Sortie : 5 janvier 1990, édition physique : 22 septembre 2021
Durée : 1h23
Genre : Crime/Horreur
De John McNaughton
Avec Michael Rooker, Tracy Arnold, Tom Towlesk, John McNaughton, Mary Demas
Musique :  Ken Hale, Steven A. Jones, Robert McNaughton

 

Résumé : Hanté par une enfance martyre, Henry Lee Lucas tue. La seule manière pour lui de se libérer de ses démons. Avec la complicité de Otis Toole, il écume les routes des Etats-Unis, choisissant ses victimes au hasard…

 

L’avis de Nicolas : 

 

Entrer dans la tête du monstre n’est jamais synonyme de facilité pour celui qui reçoit l’œuvre d’art. Cet élément peut se traduire par différents procédés qui dépendent de l’art qui sert à exprimer cette idée.

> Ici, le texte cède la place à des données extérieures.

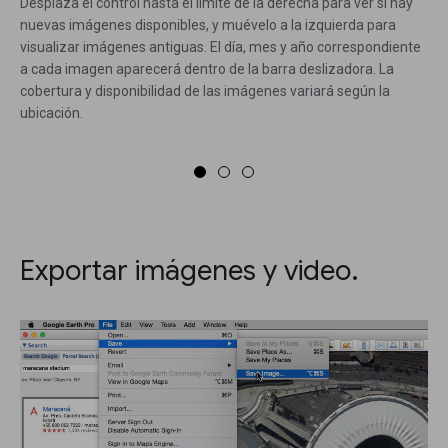
Desplaza el control hasta el límite de la derecha para ver si hay
nuevas imágenes disponibles, y muévelo a la izquierda para
visualizar imágenes antiguas. El día, mes y año correspondiente
a cada imagen aparecerá dentro de la barra deslizadora. La
cobertura y disponibilidad de las imágenes variará según la
ubicación.
Exportar imágenes y video.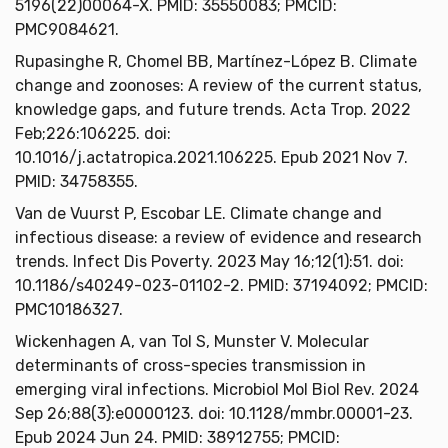
5196(22)00064-X. PMID: 35550083; PMCID:
PMC9084621.
Rupasinghe R, Chomel BB, Martínez-López B. Climate
change and zoonoses: A review of the current status,
knowledge gaps, and future trends. Acta Trop. 2022
Feb;226:106225. doi:
10.1016/j.actatropica.2021.106225. Epub 2021 Nov 7.
PMID: 34758355.
Van de Vuurst P, Escobar LE. Climate change and
infectious disease: a review of evidence and research
trends. Infect Dis Poverty. 2023 May 16;12(1):51. doi:
10.1186/s40249-023-01102-2. PMID: 37194092; PMCID:
PMC10186327.
Wickenhagen A, van Tol S, Munster V. Molecular
determinants of cross-species transmission in
emerging viral infections. Microbiol Mol Biol Rev. 2024
Sep 26;88(3):e0000123. doi: 10.1128/mmbr.00001-23.
Epub 2024 Jun 24. PMID: 38912755; PMCID: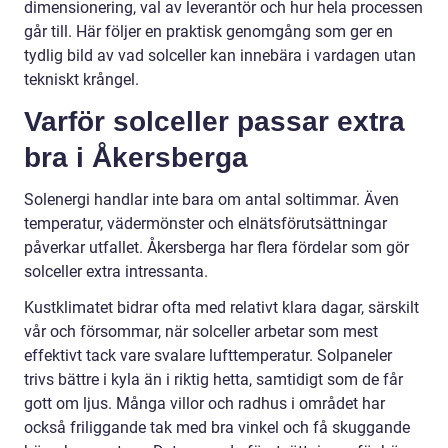
dimensionering, val av leverantör och hur hela processen
går till. Här följer en praktisk genomgång som ger en
tydlig bild av vad solceller kan innebära i vardagen utan
tekniskt krångel.
Varför solceller passar extra
bra i Åkersberga
Solenergi handlar inte bara om antal soltimmar. Även
temperatur, vädermönster och elnätsförutsättningar
påverkar utfallet. Åkersberga har flera fördelar som gör
solceller extra intressanta.
Kustklimatet bidrar ofta med relativt klara dagar, särskilt
vår och försommar, när solceller arbetar som mest
effektivt tack vare svalare lufttemperatur. Solpaneler
trivs bättre i kyla än i riktig hetta, samtidigt som de får
gott om ljus. Många villor och radhus i området har
också friliggande tak med bra vinkel och få skuggande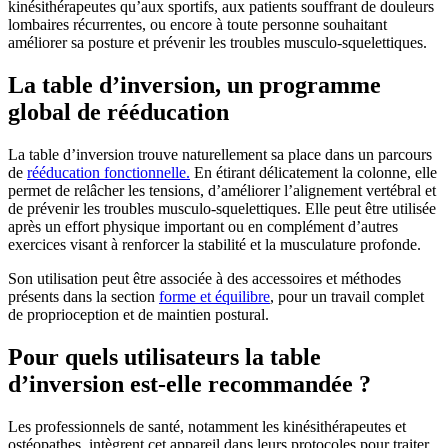
kinésithérapeutes qu’aux sportifs, aux patients souffrant de douleurs
lombaires récurrentes, ou encore à toute personne souhaitant
améliorer sa posture et prévenir les troubles musculo‑squelettiques.
La table d’inversion, un programme
global de rééducation
La table d’inversion trouve naturellement sa place dans un parcours
de
rééducation fonctionnelle.
En étirant délicatement la colonne, elle
permet de relâcher les tensions, d’améliorer l’alignement vertébral et
de prévenir les troubles musculo-squelettiques. Elle peut être utilisée
après un effort physique important ou en complément d’autres
exercices visant à renforcer la stabilité et la musculature profonde.
Son utilisation peut être associée à des accessoires et méthodes
présents dans la section
forme et équilibre
, pour un travail complet
de proprioception et de maintien postural.
Pour quels utilisateurs la table
d’inversion est-elle recommandée ?
Les professionnels de santé, notamment les kinésithérapeutes et
ostéopathes, intègrent cet appareil dans leurs protocoles pour traiter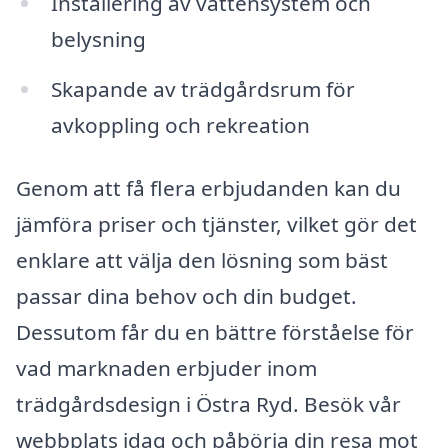
Installering av vattensystem och
belysning
Skapande av trädgårdsrum för
avkoppling och rekreation
Genom att få flera erbjudanden kan du
jämföra priser och tjänster, vilket gör det
enklare att välja den lösning som bäst
passar dina behov och din budget.
Dessutom får du en bättre förståelse för
vad marknaden erbjuder inom
trädgårdsdesign i Östra Ryd. Besök vår
webbplats idag och påbörja din resa mot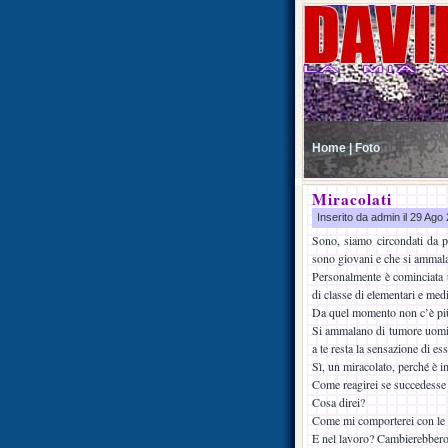
Home |
Foto
Miracolati
Inserito da admin il 29 Ag
Sono, siamo circondati da p
sono giovani e che si ammal
Personalmente è cominciata 
di classe di elementari e med
Da quel momento non c’è più s
Si ammalano di tumore uomini
a te resta la sensazione di es
Sì, un miracolato, perché è i
Come reagirei se succedesse
Cosa direi?
Come mi comporterei con le 
E nel lavoro? Cambierebbero (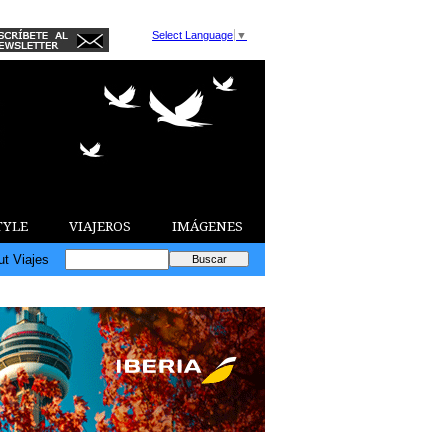
Select Language
▼
TYLE
VIAJEROS
IMÁGENES
ut Viajes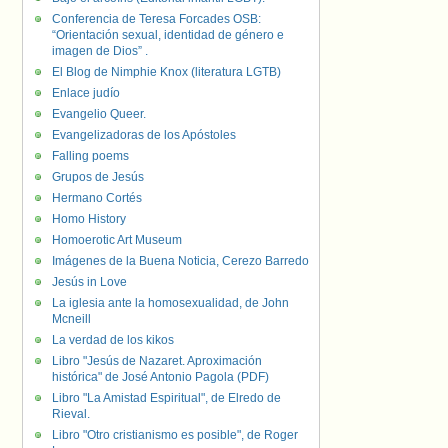
Conferencia de Teresa Forcades OSB:
“Orientación sexual, identidad de género e
imagen de Dios” .
El Blog de Nimphie Knox (literatura LGTB)
Enlace judío
Evangelio Queer.
Evangelizadoras de los Apóstoles
Falling poems
Grupos de Jesús
Hermano Cortés
Homo History
Homoerotic Art Museum
Imágenes de la Buena Noticia, Cerezo Barredo
Jesús in Love
La iglesia ante la homosexualidad, de John
Mcneill
La verdad de los kikos
Libro "Jesús de Nazaret. Aproximación
histórica" de José Antonio Pagola (PDF)
Libro "La Amistad Espiritual", de Elredo de
Rieval.
Libro "Otro cristianismo es posible", de Roger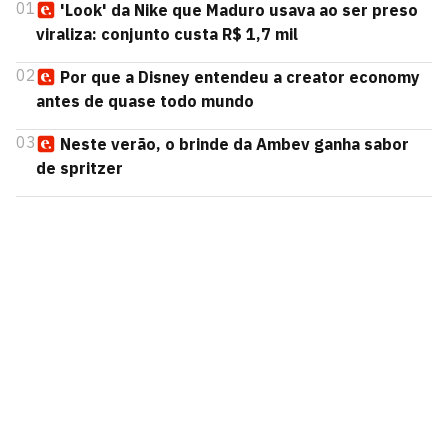
01
'Look' da Nike que Maduro usava ao ser preso
viraliza: conjunto custa R$ 1,7 mil
02
Por que a Disney entendeu a creator economy
antes de quase todo mundo
03
Neste verão, o brinde da Ambev ganha sabor
de spritzer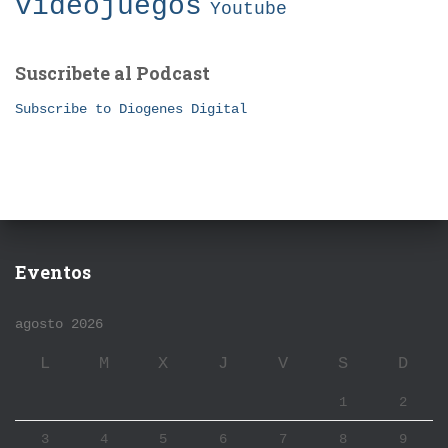
videojuegos
Youtube
Suscribete al Podcast
Subscribe to Diogenes Digital
Eventos
agosto 2026
L
M
X
J
V
S
D
1
2
3
4
5
6
7
8
9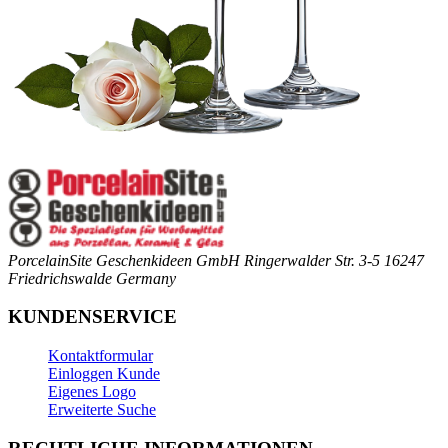
PorcelainSite Geschenkideen GmbH
Ringerwalder Str. 3-5
16247
Friedrichswalde
Germany
KUNDENSERVICE
Kontaktformular
Einloggen Kunde
Eigenes Logo
Erweiterte Suche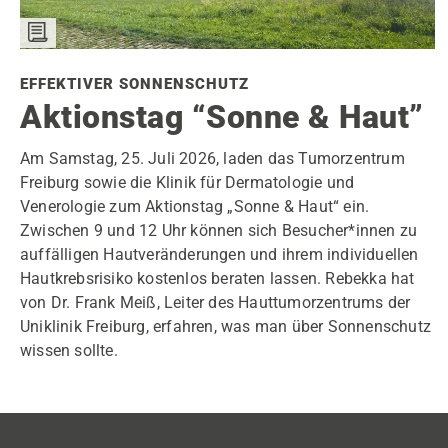
EFFEKTIVER SONNENSCHUTZ
Aktionstag “Sonne & Haut”
Am Samstag, 25. Juli 2026, laden das Tumorzentrum
Freiburg sowie die Klinik für Dermatologie und
Venerologie zum Aktionstag „Sonne & Haut“ ein.
Zwischen 9 und 12 Uhr können sich Besucher*innen zu
auffälligen Hautveränderungen und ihrem individuellen
Hautkrebsrisiko kostenlos beraten lassen. Rebekka hat
von Dr. Frank Meiß, Leiter des Hauttumorzentrums der
Uniklinik Freiburg, erfahren, was man über Sonnenschutz
wissen sollte.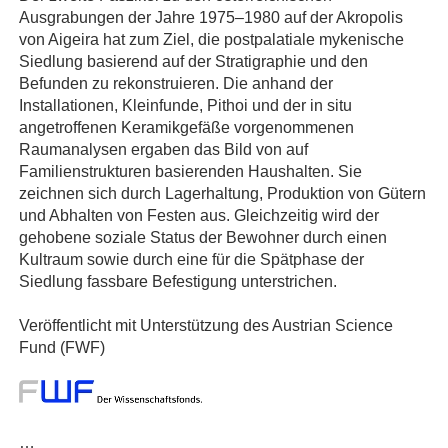
Ausgrabungen der Jahre 1975–1980 auf der Akropolis
von Aigeira hat zum Ziel, die postpalatiale mykenische
Siedlung basierend auf der Stratigraphie und den
Befunden zu rekonstruieren. Die anhand der
Installationen, Kleinfunde, Pithoi und der in situ
angetroffenen Keramikgefäße vorgenommenen
Raumanalysen ergaben das Bild von auf
Familienstrukturen basierenden Haushalten. Sie
zeichnen sich durch Lagerhaltung, Produktion von Gütern
und Abhalten von Festen aus. Gleichzeitig wird der
gehobene soziale Status der Bewohner durch einen
Kultraum sowie durch eine für die Spätphase der
Siedlung fassbare Befestigung unterstrichen.
Veröffentlicht mit Unterstützung des Austrian Science
Fund (FWF)
…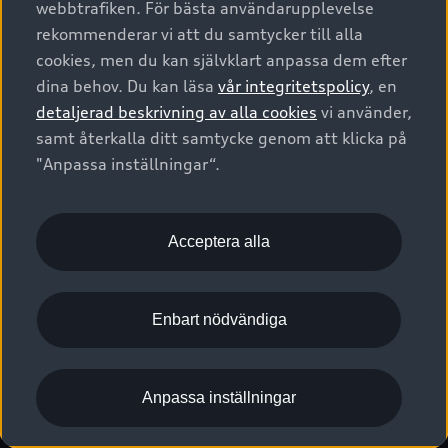
webbtrafiken. För bästa användarupplevelse
Kontakta oss
Garantier
Sportback
Företagsleasing
rekommenderar vi att du samtycker till alla
Finansiering
Boka Service online
Försäkring
cookies, men du kan självklart anpassa dem efter
Audi Sport
Audi exclusive
dina behov. Du kan läsa
vår integritetspolicy
, en
Audi Återförsäljare/-serviceverkstad
Digitala manualer för din Audi
© 2026 AUDI SVERIGE. All Rights Reserved.
detaljerad beskrivning av alla cookies
vi använder,
Provkörning
myAudi
Audi Collection – livsstilsartiklar
samt återkalla ditt samtycke genom att klicka på
Utgivare
Juridiskt
Juridiskt Audi AG
"Anpassa inställningar“.
Pressmeddelanden
Juridiskt Audi Digital Giveaway
Vanliga frågor
Tillgänglighetsredogörelse
Cookies
Nyhetsbrev
2G/3G nätet stängs ned - Hur påverkas min bil av detta?
Anpassa inställningar för cookies
Acceptera alla
Vårt hållbarhetsarbete
Visselblåsarkanaler
Lediga tjänster huvudkontor
Enbart nödvändiga
Lediga tjänster hos Audi Återförsäljare
Kommentar till mediauppgifter om dataläcka
Anpassa inställningar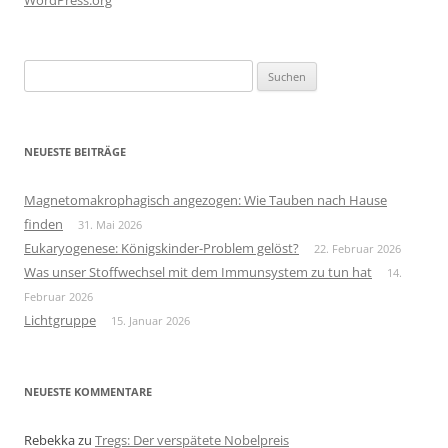
WordPress.org
Suchen
nach:
NEUESTE BEITRÄGE
Magnetomakrophagisch angezogen: Wie Tauben nach Hause
finden
31. Mai 2026
Eukaryogenese: Königskinder-Problem gelöst?
22. Februar 2026
Was unser Stoffwechsel mit dem Immunsystem zu tun hat
14.
Februar 2026
Lichtgruppe
15. Januar 2026
NEUESTE KOMMENTARE
Rebekka
zu
Tregs: Der verspätete Nobelpreis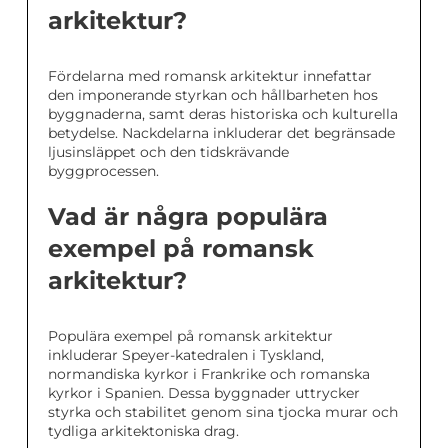
arkitektur?
Fördelarna med romansk arkitektur innefattar
den imponerande styrkan och hållbarheten hos
byggnaderna, samt deras historiska och kulturella
betydelse. Nackdelarna inkluderar det begränsade
ljusinsläppet och den tidskrävande
byggprocessen.
Vad är några populära
exempel på romansk
arkitektur?
Populära exempel på romansk arkitektur
inkluderar Speyer-katedralen i Tyskland,
normandiska kyrkor i Frankrike och romanska
kyrkor i Spanien. Dessa byggnader uttrycker
styrka och stabilitet genom sina tjocka murar och
tydliga arkitektoniska drag.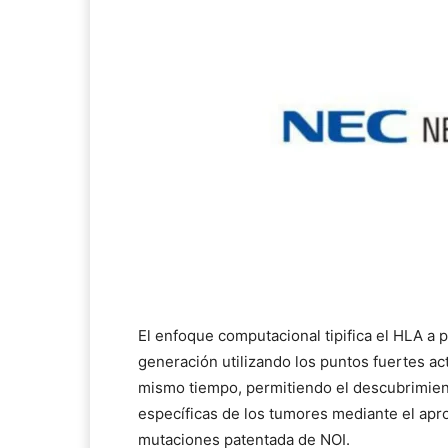
El enfoque computacional tipifica el HLA a 
generación utilizando los puntos fuertes act
mismo tiempo, permitiendo el descubrimien
específicas de los tumores mediante el apr
mutaciones patentada de NOI.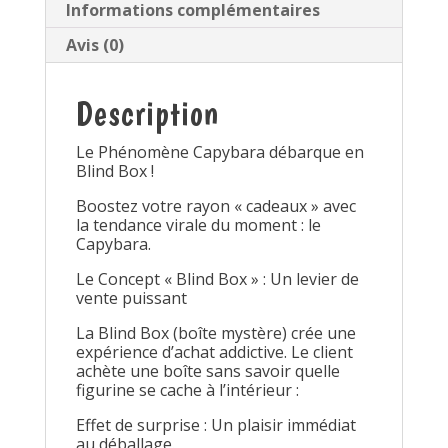
Informations complémentaires
Avis (0)
Description
Le Phénomène Capybara débarque en
Blind Box !
Boostez votre rayon « cadeaux » avec
la tendance virale du moment : le
Capybara.
Le Concept « Blind Box » : Un levier de
vente puissant
La Blind Box (boîte mystère) crée une
expérience d’achat addictive. Le client
achète une boîte sans savoir quelle
figurine se cache à l’intérieur :
Effet de surprise : Un plaisir immédiat
au déballage.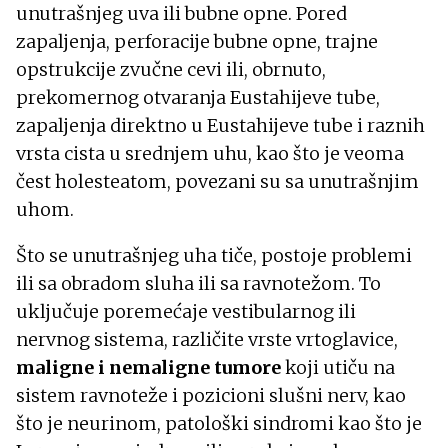
unutrašnjeg uva ili bubne opne. Pored
zapaljenja, perforacije bubne opne, trajne
opstrukcije zvučne cevi ili, obrnuto,
prekomernog otvaranja Eustahijeve tube,
zapaljenja direktno u Eustahijeve tube i raznih
vrsta cista u srednjem uhu, kao što je veoma
čest holesteatom, povezani su sa unutrašnjim
uhom.
Što se unutrašnjeg uha tiče, postoje problemi
ili sa obradom sluha ili sa ravnotežom. To
uključuje poremećaje vestibularnog ili
nervnog sistema, različite vrste vrtoglavice,
maligne i nemaligne tumore
koji utiču na
sistem ravnoteže i pozicioni slušni nerv, kao
što je neurinom, patološki sindromi kao što je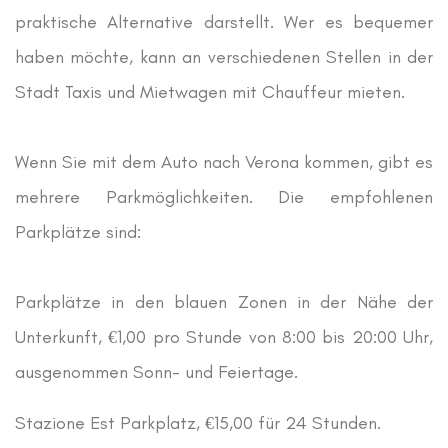
praktische Alternative darstellt. Wer es bequemer
haben möchte, kann an verschiedenen Stellen in der
Stadt Taxis und Mietwagen mit Chauffeur mieten.
Wenn Sie mit dem Auto nach Verona kommen, gibt es
mehrere Parkmöglichkeiten. Die empfohlenen
Parkplätze sind:
Parkplätze in den blauen Zonen in der Nähe der
Unterkunft, €1,00 pro Stunde von 8:00 bis 20:00 Uhr,
ausgenommen Sonn- und Feiertage.
Stazione Est Parkplatz, €15,00 für 24 Stunden.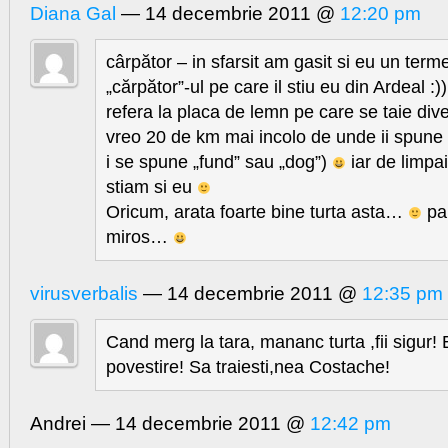
Diana Gal
— 14 decembrie 2011 @
12:20 pm
cârpător – in sfarsit am gasit si eu un term
„cărpător”-ul pe care il stiu eu din Ardeal :)
refera la placa de lemn pe care se taie div
vreo 20 de km mai incolo de unde ii spune 
i se spune „fund” sau „dog”)
iar de limpa
stiam si eu
Oricum, arata foarte bine turta asta…
par
miros…
virusverbalis
— 14 decembrie 2011 @
12:35 pm
Cand merg la tara, mananc turta ,fii sigur!
povestire! Sa traiesti,nea Costache!
Andrei — 14 decembrie 2011 @
12:42 pm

Le monstre est habituellement mis de côté afin de créer une distance avec le spectateur. Le postulat qui consiste à subjectiviser le regard du monstre est profondément délicat. C’est pourtant ce qu’arrive à faire de manière magistrale Henry portrait d’un serial killer de John McNaughton.

Ce qui frappe par avance avec ce film est sa faculté de s’ouvrir sur une première image subjective qui provoque pourtant de la distance. La première image est un cadavre de femme filmé sous toutes les coutures, esthétisé comme une œuvre picturale. Nous pénétrons alors dans l’esprit du meurtrier. Pourtant le film se permet de conserver de la distance car ce qui demeure est un sentiment d’effroi et de dégout face à cette image. Elle provoque indéniablement le malaise.

En tant que spectateur ce fut mon cas. J’étais partagé entre la pure sensation de flottement qui se dégage du plan et la putridité de l’ensemble. Il est indéniable que le cinéaste cherche à créer une immersion dans le cerveau d’Henry de par cette simple image. Sachant qu’Henry n’est pas montré et apparaît que bien plu tard.

 

Le cinéaste choisit d’ailleurs de construire le portrait d’Henry en partant du principe qu’il n’y a pas besoin d’introduire le personnage mais plutôt de le découvrir au fur et à mesure. C’est ainsi que l’on apprend qu’Henry est un fou sanguinaire en milieu de film et non dès le début.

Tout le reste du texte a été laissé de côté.